We return to England with wine and freshly-made Neufchatel cheese.



Friday, April 08, 2011

Robin training


We had not seen our very tame and friendly robin for at least a month. She liked to sit with us, eat from our knees, completely trusting, fearless, and generally treating us like garden furniture.

When sitting in the garden and vinifying by stripping grapes from their stems into fermentation bins, she suddenly re-appeared, treating us as she always had. It was lovely to see her again, having worried that perhaps a cat might have caused her demise. She has not re-appeared.

In the meantime another robin has fancied himself as king of our territory. He is a wild fellow – dashingly active.

If this newcomer (“The Intruder”) is to become our “house” robin, he is to be trained – that is, to be trained to eat with us in our shed (which is not really a shed but a small, glazed, octagonal summerhouse).

Instruction is conducted in four stages.

For the first stage it must be established that Cheddar cheese is good grub for robins. So morsels are thrown out on to flagstones for the robin to enjoy without having to become too familiar with us.

For the second stage, a morsel is thrown out on to the flagstones and a couple of pieces placed, very visibly, on the sill of the shed door. This bait, when taken, shows the robin that it is safe to be near us.
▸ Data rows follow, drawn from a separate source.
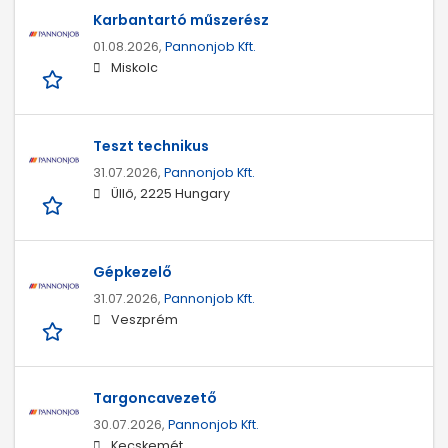
Karbantartó műszerész
01.08.2026,
Pannonjob Kft.
Miskolc
Teszt technikus
31.07.2026,
Pannonjob Kft.
Üllő, 2225 Hungary
Gépkezelő
31.07.2026,
Pannonjob Kft.
Veszprém
Targoncavezető
30.07.2026,
Pannonjob Kft.
Kecskemét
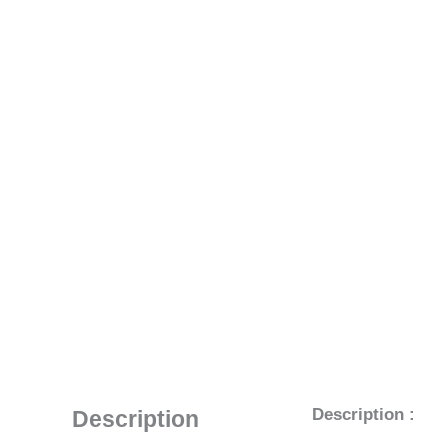
Description :
Description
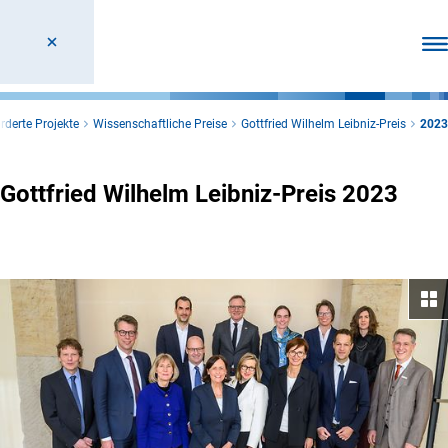
Men
rderte Projekte
Wissenschaftliche Preise
Gottfried Wilhelm Leibniz-Preis
2023
Gottfried Wilhelm Leibniz-Preis 2023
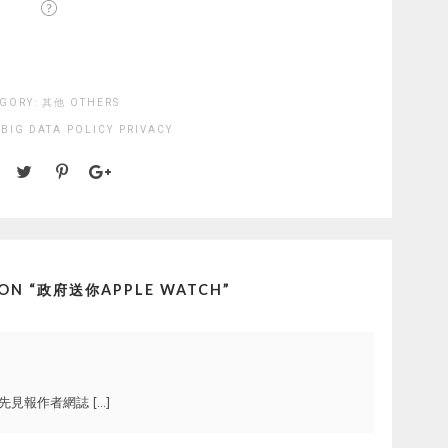
GORY:
其他 OTHERS
BIG DATA
POLICY
PRIVACY
ON “
政府送你APPLE WATCH
”
見報作者網誌 […]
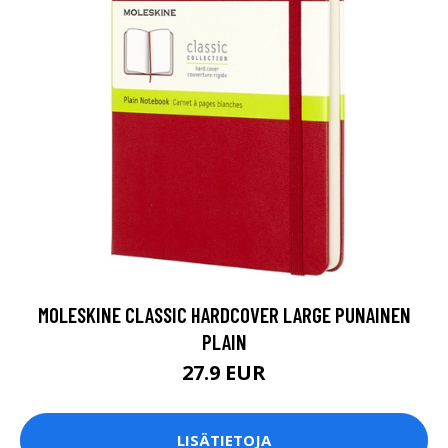
MOLESKINE CLASSIC HARDCOVER LARGE PUNAINEN
PLAIN
27.9 EUR
LISÄTIETOJA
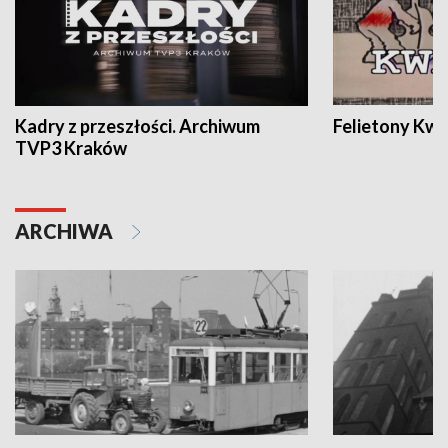
Kadry z przeszłości. Archiwum
Felietony Kwa
TVP3 Kraków
ARCHIWA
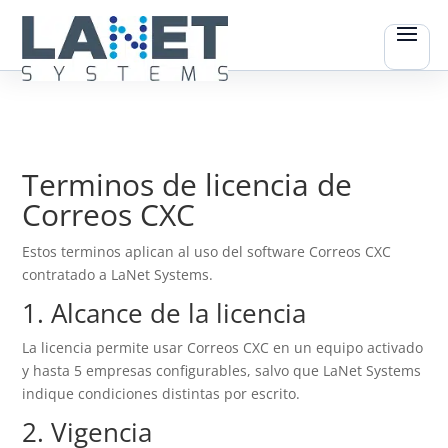
Terminos de licencia de
Correos CXC
Estos terminos aplican al uso del software Correos CXC
contratado a LaNet Systems.
1. Alcance de la licencia
La licencia permite usar Correos CXC en un equipo activado
y hasta 5 empresas configurables, salvo que LaNet Systems
indique condiciones distintas por escrito.
2. Vigencia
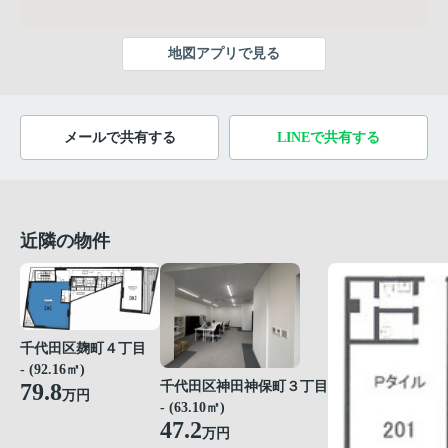
地図アプリで見る
メールで共有する
LINEで共有する
近隣の物件
千代田区麹町４丁目
- (92.16㎡)
79.8
千代田区神田神保町３丁目
万円
- (63.10㎡)
47.2
万円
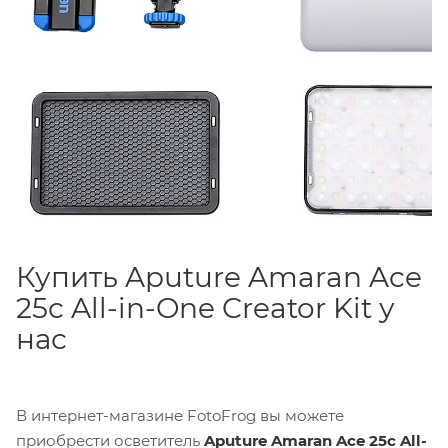
Купить Aputure Amaran Ace
25c All-in-One Creator Kit у
нас
В интернет-магазине FotoFrog вы можете
приобрести осветитель
Aputure Amaran Ace 25c All-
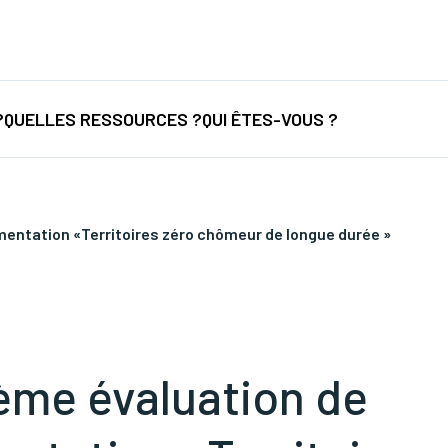
nancement
/
Nouvelles législations
/
Formations
/
...
?
QUELLES RESSOURCES ?
QUI ÊTES-VOUS ?
mentation «Territoires zéro chômeur de longue durée »
ème évaluation de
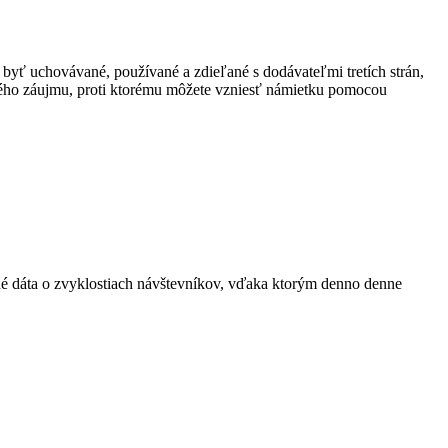
 byť uchovávané, používané a zdieľané s dodávateľmi tretích strán,
ného záujmu, proti ktorému môžete vzniesť námietku pomocou
ané dáta o zvyklostiach návštevníkov, vďaka ktorým denno denne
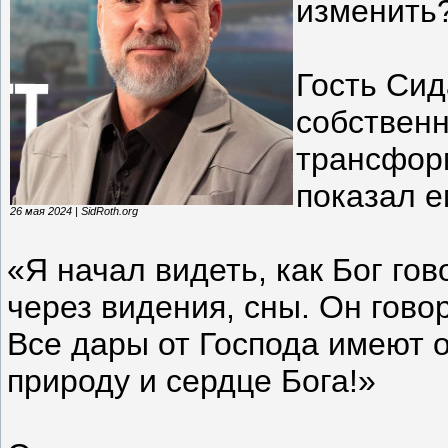
изменить
Гость Сид
собствен
трансформ
показал е
26 мая 2024 | SidRoth.org
«Я начал видеть, как Бог го
через видения, сны. Он гов
Все дары от Господа имеют 
природу и сердце Бога!»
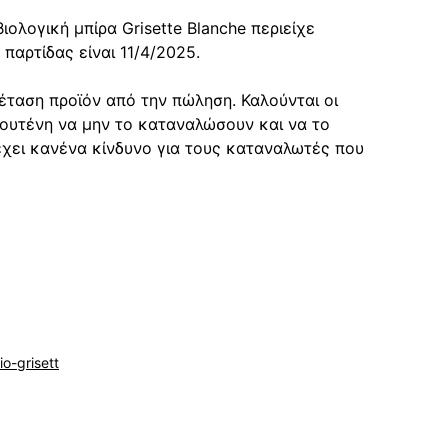
βιολογική μπίρα Grisette Blanche περιείχε 
παρτίδας είναι 11/4/2025.
έταση προϊόν από την πώληση. Καλούνται οι 
λουτένη να μην το καταναλώσουν και να το 
χει κανένα κίνδυνο για τους καταναλωτές που 
o-grisett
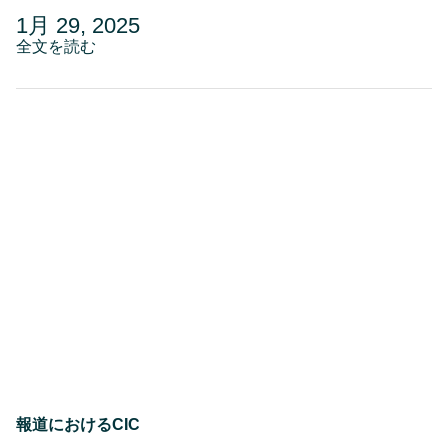
投
更
1月 29, 2025
稿
about
新
全文を読む
Prendio-
日
日
BioProcure、
1
バ
イ
月
オ
30,
テ
2025
ク
ノ
ロ
ジ
ー
の
成
長
を
加
速
さ
せ
る
CIC
報道におけるCIC
と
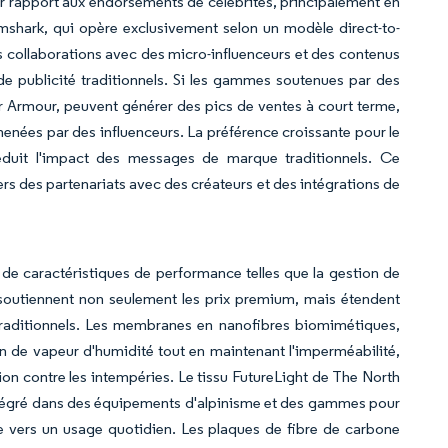
ar rapport aux endorsements de célébrités, principalement en
ymshark, qui opère exclusivement selon un modèle direct-to-
es collaborations avec des micro-influenceurs et des contenus
de publicité traditionnels. Si les gammes soutenues par des
 Armour, peuvent générer des pics de ventes à court terme,
ées par des influenceurs. La préférence croissante pour le
réduit l'impact des messages de marque traditionnels. Ce
rs des partenariats avec des créateurs et des intégrations de
 de caractéristiques de performance telles que la gestion de
s soutiennent non seulement les prix premium, mais étendent
traditionnels. Les membranes en nanofibres biomimétiques,
on de vapeur d'humidité tout en maintenant l'imperméabilité,
ection contre les intempéries. Le tissu FutureLight de The North
intégré dans des équipements d'alpinisme et des gammes pour
e vers un usage quotidien. Les plaques de fibre de carbone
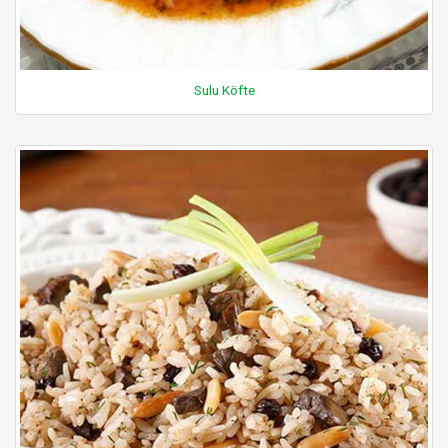
Sulu Köfte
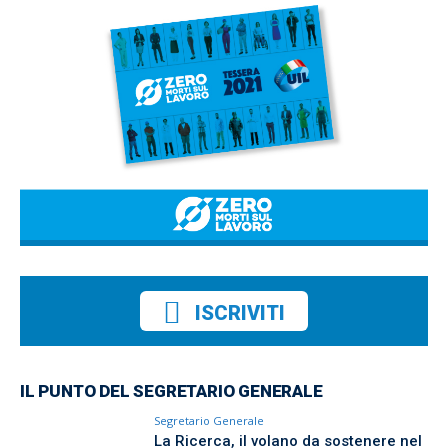
ISCRIVITI
IL PUNTO DEL SEGRETARIO GENERALE
Segretario Generale
La Ricerca, il volano da sostenere nel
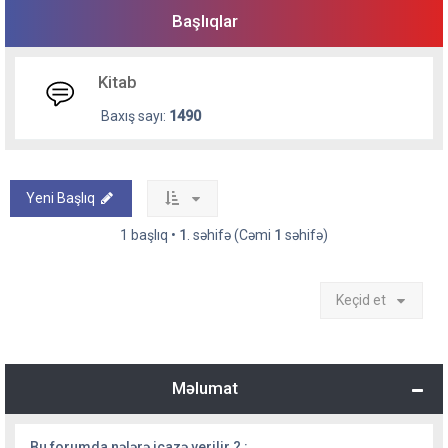
Başlıqlar
Kitab
Baxış sayı:
1490
Yeni Başlıq
1 başlıq •
1
. səhifə (Cəmi
1
səhifə)
Keçid et
Məlumat
Bu forumda nələrə icazə verilir ? :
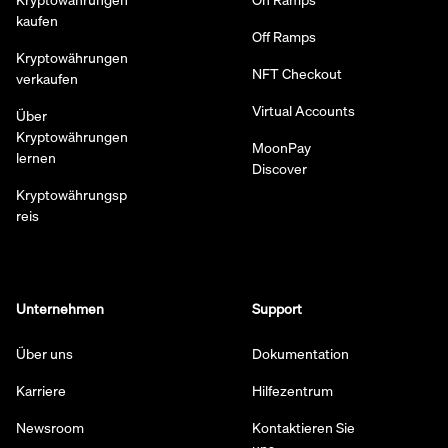
kaufen
Off Ramps
Kryptowährungen
NFT Checkout
verkaufen
Virtual Accounts
Über
Kryptowährungen
MoonPay
lernen
Discover
Kryptowährungsp
reis
Unternehmen
Support
Über uns
Dokumentation
Karriere
Hilfezentrum
Newsroom
Kontaktieren Sie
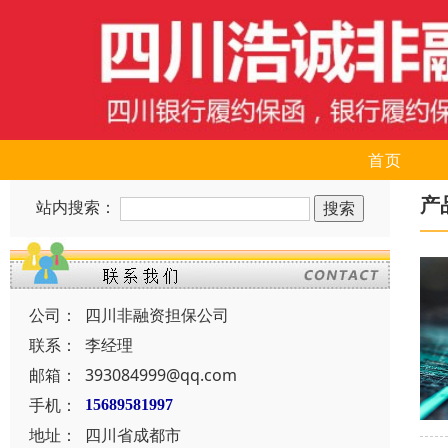
首页
产
站内搜索：
公司：
四川非融资担保公司
联系：
李经理
邮箱：
393084999@qq.com
手机：
15689581997
地址：
四川省成都市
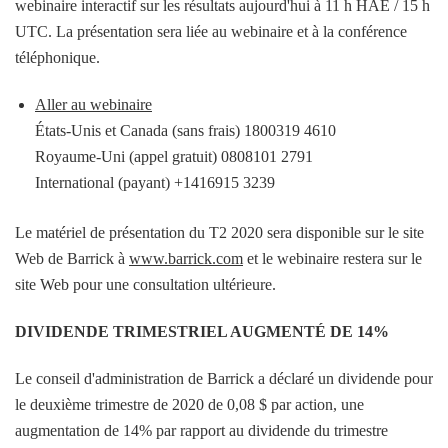
webinaire interactif sur les résultats aujourd'hui à 11 h HAE / 15 h
UTC. La présentation sera liée au webinaire et à la conférence
téléphonique.
Aller au webinaire
États-Unis et Canada (sans frais) 1800319 4610
Royaume-Uni (appel gratuit) 0808101 2791
International (payant) +1416915 3239
Le matériel de présentation du T2 2020 sera disponible sur le site
Web de Barrick à
www.barrick.com
et le webinaire restera sur le
site Web pour une consultation ultérieure.
DIVIDENDE TRIMESTRIEL AUGMENTÉ DE 14%
Le conseil d'administration de Barrick a déclaré un dividende pour
le deuxième trimestre de 2020 de 0,08 $ par action, une
augmentation de 14% par rapport au dividende du trimestre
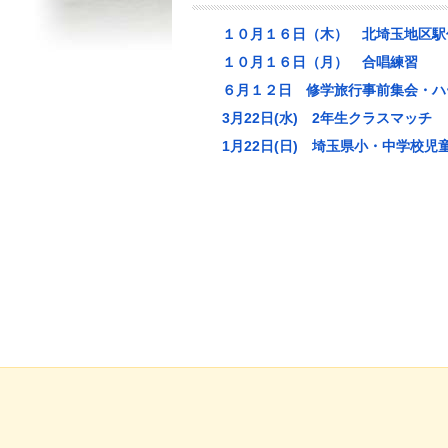
１０月１６日（木） 北埼玉地区駅
１０月１６日（月） 合唱練習
６月１２日 修学旅行事前集会・ハ
3月22日(水) 2年生クラスマッチ
1月22日(日) 埼玉県小・中学校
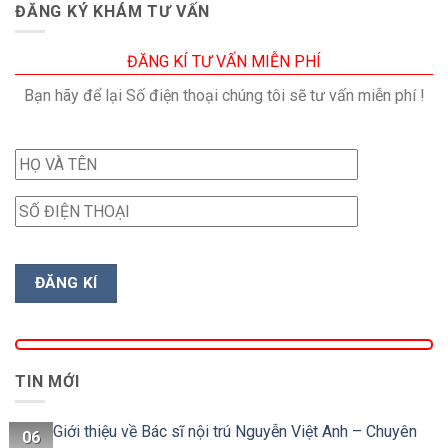
ĐĂNG KÝ KHÁM TƯ VẤN
ĐĂNG KÍ TƯ VẤN MIỄN PHÍ
Bạn hãy để lại Số điện thoại chúng tôi sẽ tư vấn miễn phí !
TIN MỚI
Giới thiệu về Bác sĩ nội trú Nguyễn Việt Anh – Chuyên
06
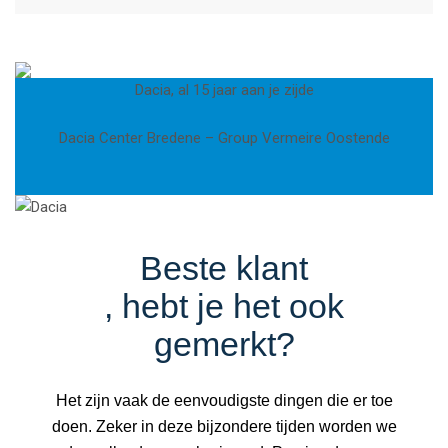
Dacia, al 15 jaar aan je zijde
Dacia Center Bredene – Group Vermeire Oostende
Beste klant
, hebt je het ook
gemerkt?
Het zijn vaak de eenvoudigste dingen die er toe
doen. Zeker in deze bijzondere tijden worden we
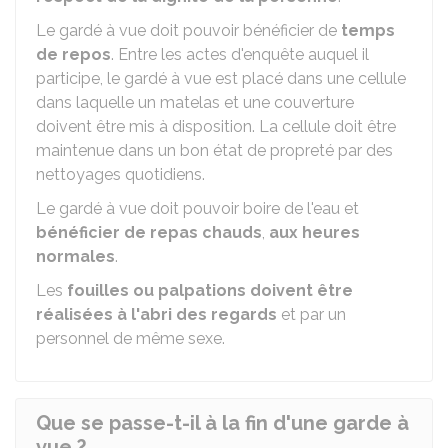
Le gardé à vue doit pouvoir bénéficier de
temps
de repos
. Entre les actes d'enquête auquel il
participe, le gardé à vue est placé dans une cellule
dans laquelle un matelas et une couverture
doivent être mis à disposition. La cellule doit être
maintenue dans un bon état de propreté par des
nettoyages quotidiens.
Le gardé à vue doit pouvoir boire de l'eau et
bénéficier de repas chauds
,
aux heures
normales
.
Les
fouilles ou palpations doivent être
réalisées à l'abri des regards
et par un
personnel de même sexe.
Que se passe-t-il à la fin d'une garde à
vue ?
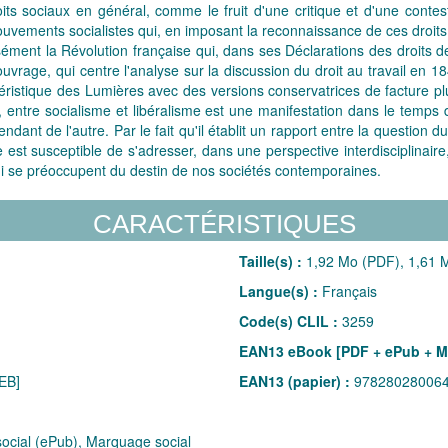
roits sociaux en général, comme le fruit d'une critique et d'une cont
ouvements socialistes qui, en imposant la reconnaissance de ces droit
sément la Révolution française qui, dans ses Déclarations des droits d
uvrage, qui centre l'analyse sur la discussion du droit au travail en 18
téristique des Lumières avec des versions conservatrices de facture pl
le, entre socialisme et libéralisme est une manifestation dans le temp
t de l'autre. Par le fait qu'il établit un rapport entre la question du d
 est susceptible de s'adresser, dans une perspective interdisciplinair
qui se préoccupent du destin de nos sociétés contemporaines.
CARACTÉRISTIQUES
Taille(s) :
1,92 Mo (PDF), 1,61 M
Langue(s) :
Français
Code(s) CLIL :
3259
EAN13 eBook [PDF + ePub + M
EB]
EAN13 (papier) :
97828028006
cial (ePub), Marquage social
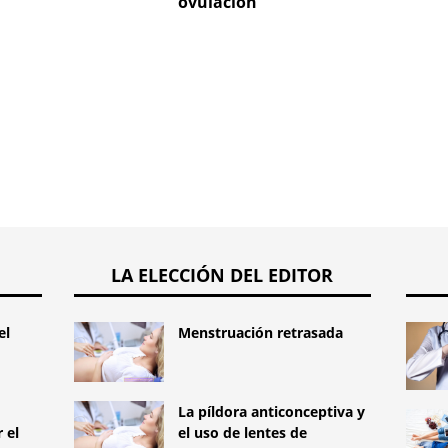
ovulación
muerte
próxi
LA ELECCIÓN DEL EDITOR
el
Menstruación retrasada
La píldora anticonceptiva y
 el
el uso de lentes de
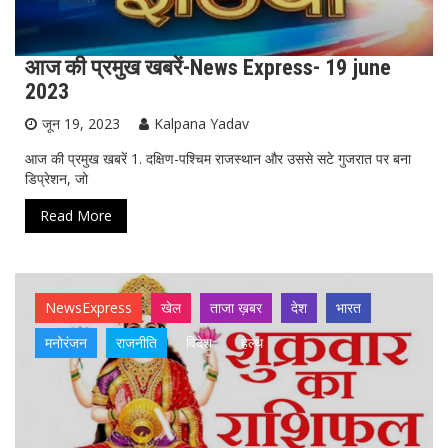
आज की प्रमुख खबरें-News Express- 19 june
2023
जून 19, 2023
Kalpana Yadav
आज की प्रमुख खबरें 1. दक्षिण-पश्चिम राजस्थान और उससे सटे गुजरात पर बना
डिप्रेशन, जो
Read More
NewsExpress
खेल
ताजा ख़बर
देश
भारत
मनोरंजन
राजनीति
विदेश
हेल्थ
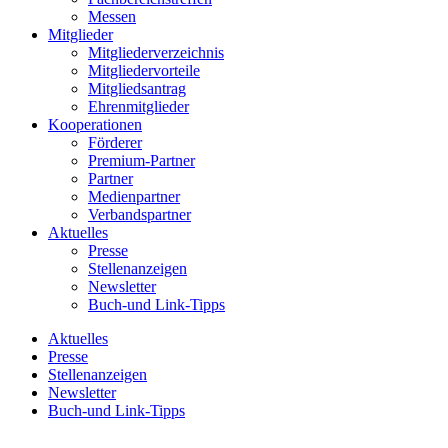
Messen
Mitglieder
Mitgliederverzeichnis
Mitgliedervorteile
Mitgliedsantrag
Ehrenmitglieder
Kooperationen
Förderer
Premium-Partner
Partner
Medienpartner
Verbandspartner
Aktuelles
Presse
Stellenanzeigen
Newsletter
Buch-und Link-Tipps
Aktuelles
Presse
Stellenanzeigen
Newsletter
Buch-und Link-Tipps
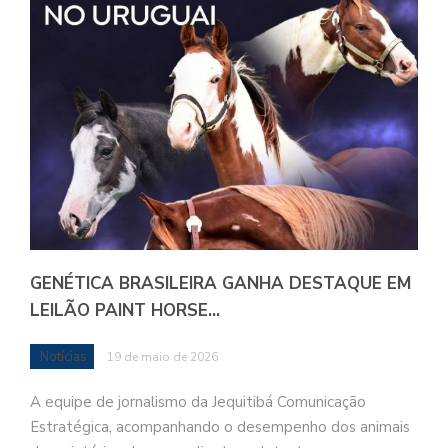
GENÉTICA BRASILEIRA GANHA DESTAQUE EM
LEILÃO PAINT HORSE…
Notícias
19 de maio de 2026
A equipe de jornalismo da Jequitibá Comunicação
Estratégica, acompanhando o desempenho dos animais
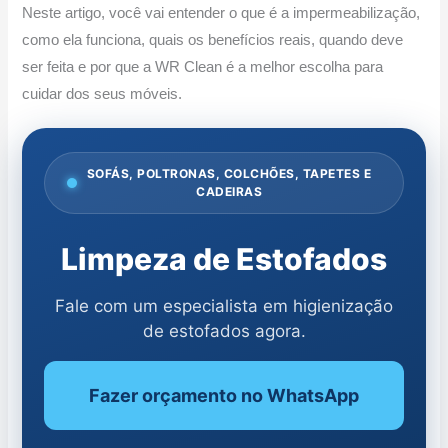
Neste artigo, você vai entender o que é a impermeabilização,
como ela funciona, quais os benefícios reais, quando deve
ser feita e por que a WR Clean é a melhor escolha para
cuidar dos seus móveis.
SOFÁS, POLTRONAS, COLCHÕES, TAPETES E
CADEIRAS
Limpeza de Estofados
Fale com um especialista em higienização
de estofados agora.
Fazer orçamento no WhatsApp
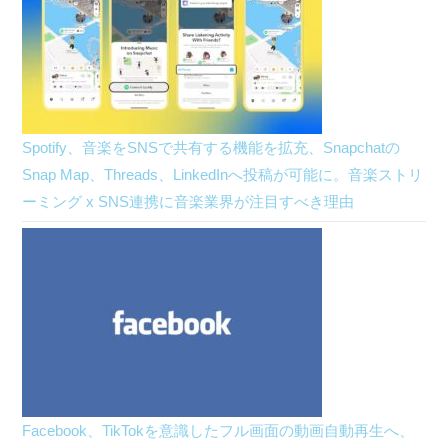
Spotify、音楽をSNSで共有する機能を拡充、Snapchatの
Snap Map、Threads、LinkedInへ投稿が可能に。音楽ストリ
ーミング x SNS連携に音楽業界が注目すべき理由
Facebook、TikTokを意識したフル画面の動画自動再生へ、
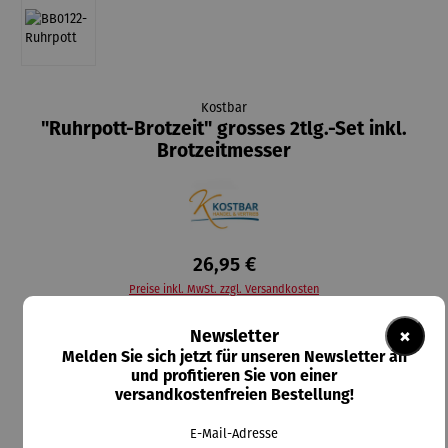
Kostbar
"Ruhrpott-Brotzeit" grosses 2tlg.-Set inkl.
Brotzeitmesser
26,95 €
Preise inkl. MwSt. zzgl. Versandkosten
×
Newsletter
Durchschnittliche Bewertung von 5 von 5 Sternen
1 Bewertung
Melden Sie sich jetzt für unseren Newsletter an
und profitieren Sie von einer
versandkostenfreien Bestellung!
Lieferzeit: 2-5 Tage
auswählen
Messerfarbe
E-Mail-Adresse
Stage three involves putting bait on the sill and more on the shed’s carpeted floor. The robin will then know that it is completely safe to be under our feet (we have to be careful when standing up).

The final stage is to bait the floor as well as the top of three boxes of bird food that stand next to my knee.

When the robin flies in, directly or indirectly, to take food from the boxes, it has been trained.

Later, as entertainment for guests, and our own pleasure, the bird will take morsels from our knees – more readily when feeding young, when both parents seem to cast caution aside.

There is something about a wild bird standing on one’s knee that is very pleasing.